National holiday in Bosnia and Herzegovina

Independence Day (Dan nezavisnosti; Dan neovisnosti; Дан независности) is a public holiday observed in the Federation of Bosnia and Herzegovina, an entity of Bosnia and Herzegovina on 1 March to celebrate the independence of the then Republic of Bosnia and Herzegovina from the Socialist Federal Republic of Yugoslavia in 1992.

The other entity, Republika Srpska, marks 1 March as a day of grievance.

== History ==

Citizens of the Socialist Republic of Bosnia and Herzegovina, a constituent federal state of the Socialist Federal Republic of Yugoslavia, voted in an independence referendum held between 28 February and 1 March 1992. The referendum question was: "Are you in favour of a sovereign and independent Bosnia-Herzegovina, a state of equal citizens and nations of Muslims, Serbs, Croats and others who live in it?" Independence was strongly favoured by Muslims and Bosnian Croat voters, while majority of Bosnian Serbs boycotted it. Voter turnout was 63.6 per cent, of whom 99.7 per cent voted for the independence. However, the referendum failed to attain the constitutionally required two-thirds majority since only 64 per cent of eligible voters participated.

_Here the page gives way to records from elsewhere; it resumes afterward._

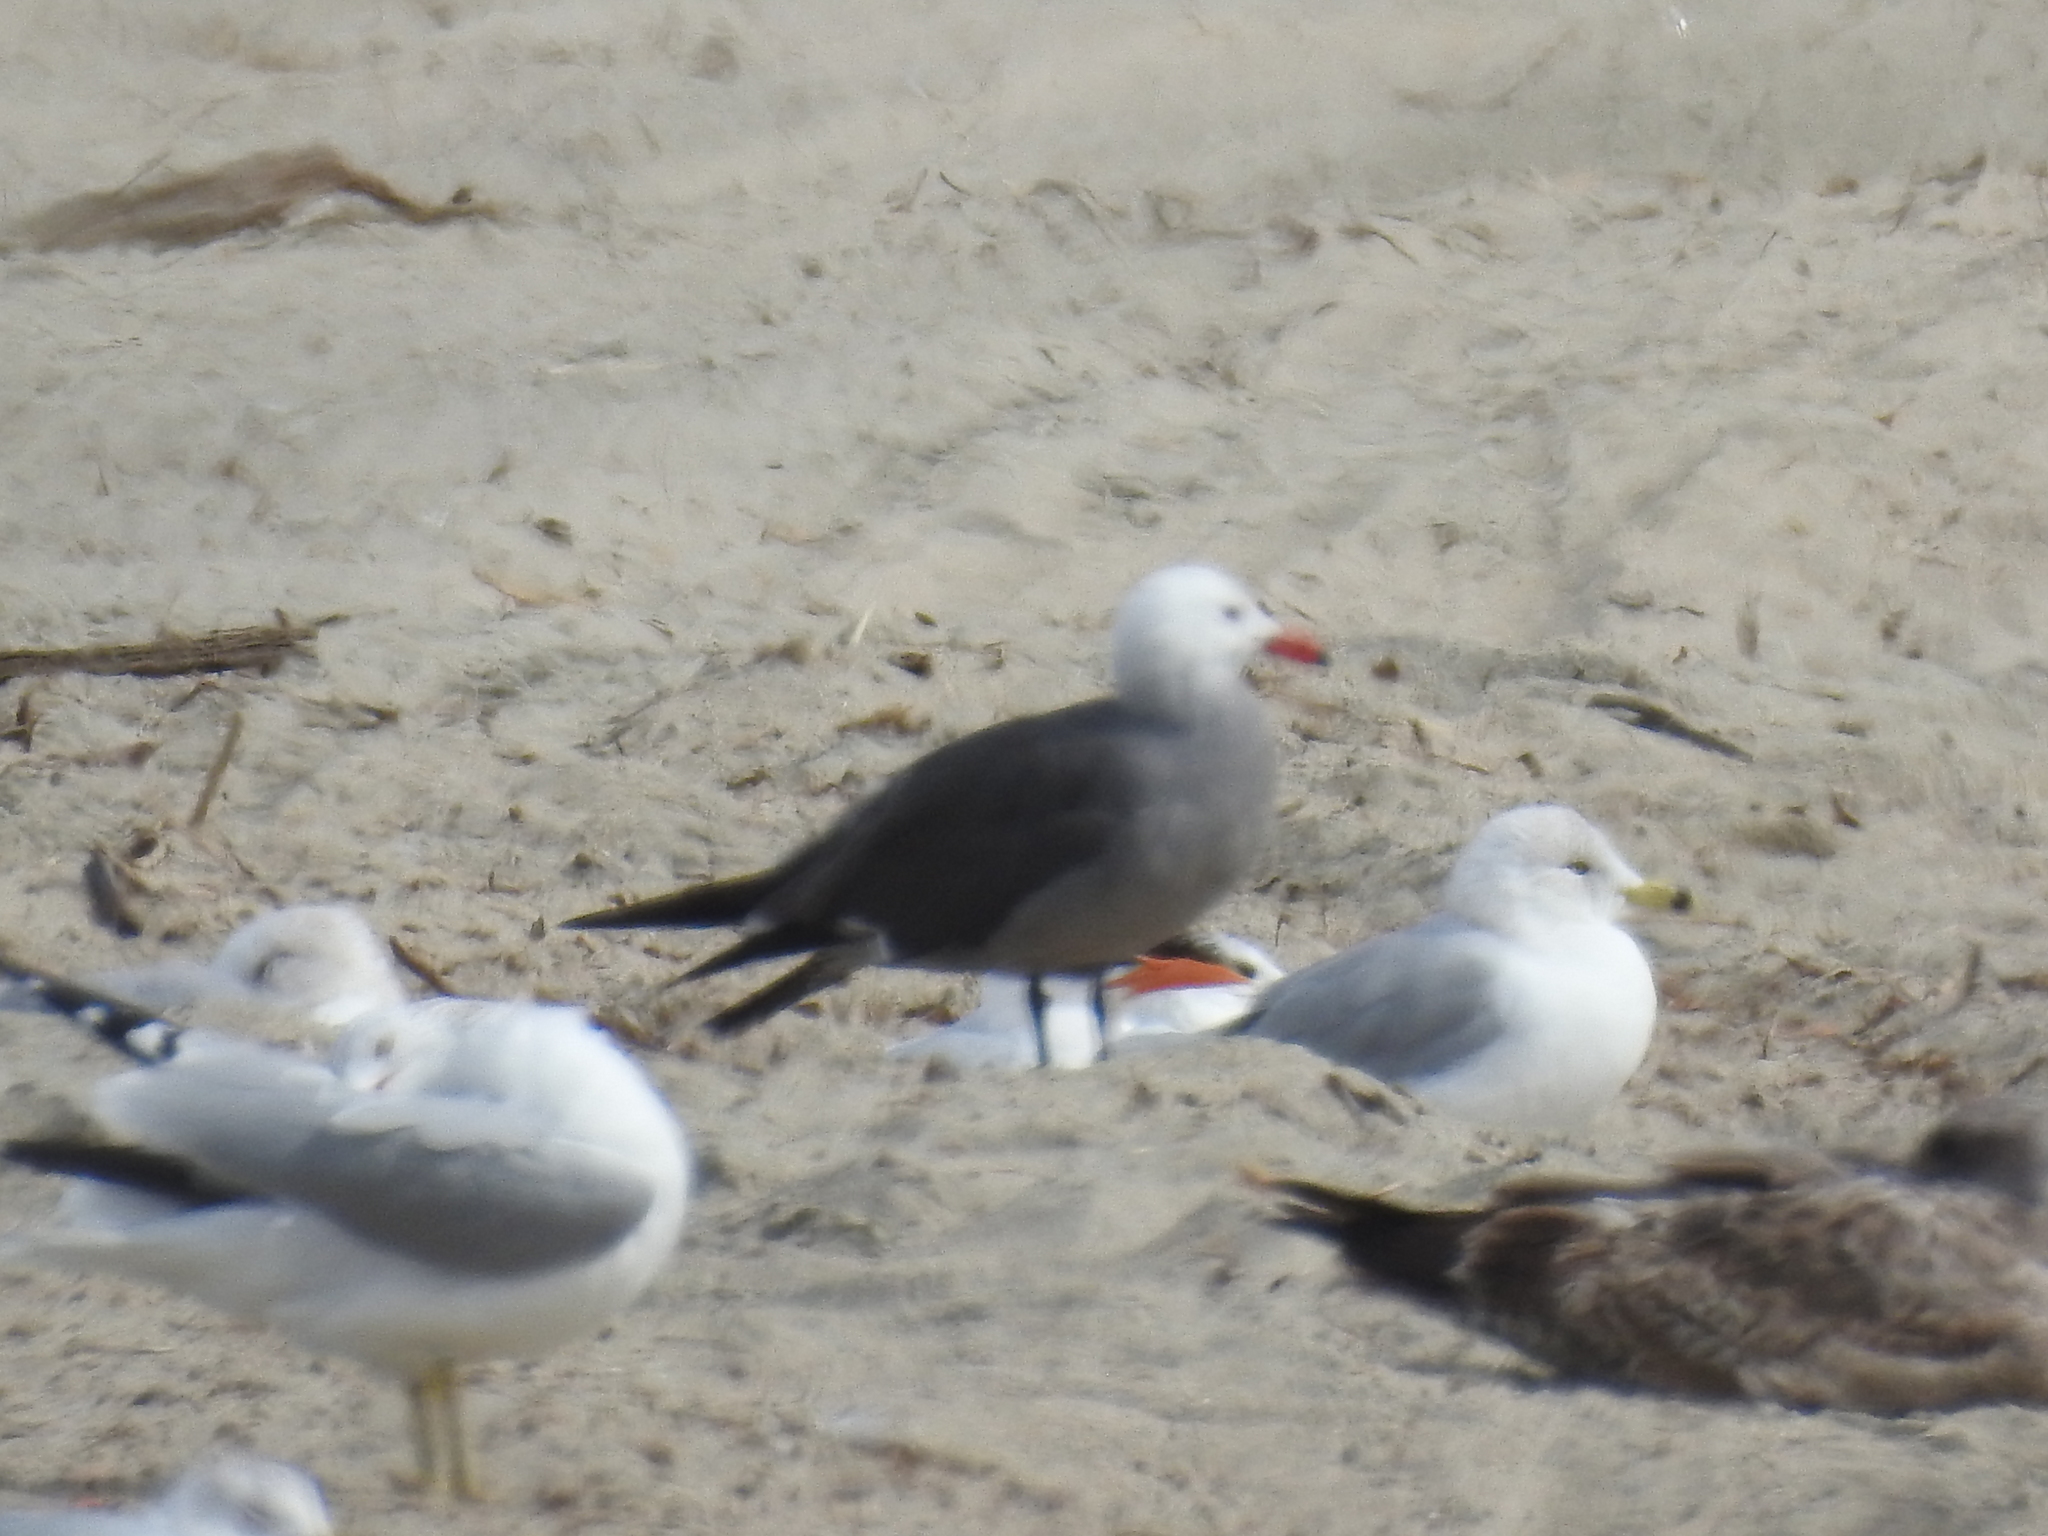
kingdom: Animalia
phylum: Chordata
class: Aves
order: Charadriiformes
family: Laridae
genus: Larus
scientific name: Larus heermanni
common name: Heermann's gull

Nevertheless, the referendum results were accepted on 6 March by the Parliament of Bosnia and Herzegovina. On 7 April 1992, the European Community recognized Bosnia and Herzegovina as an independent state. The Parliament of the Federation of Bosnia and Herzegovina (the parliament of the Bosniak–Croat Federation) decided on 28 February 1995 that 1 March would be the Independence Day of Bosnia and Herzegovina and a national holiday. Independence Day was celebrated for the first time on 1 March 1995.

== Observance ==
The Independence Day of Bosnia and Herzegovina is celebrated only in the Federation of Bosnia and Herzegovina, while Republika Srpska has its own Independence Day on 9 January. President of Republika Srpska Milorad Dodik said that Independence Day "is a holiday of the Bosniak people and we do not dispute it, but it is not a holiday celebrated in the Republika Srpska". Most Bosnian Serbs instead associate the date with the 1 March 1992 attack on a Serb wedding procession in Sarajevo which resulted in the death of the groom's father and the wounding of a Serbian Orthodox priest, whom most Bosnian Serbs consider to have been the first casualties of the Bosnian War.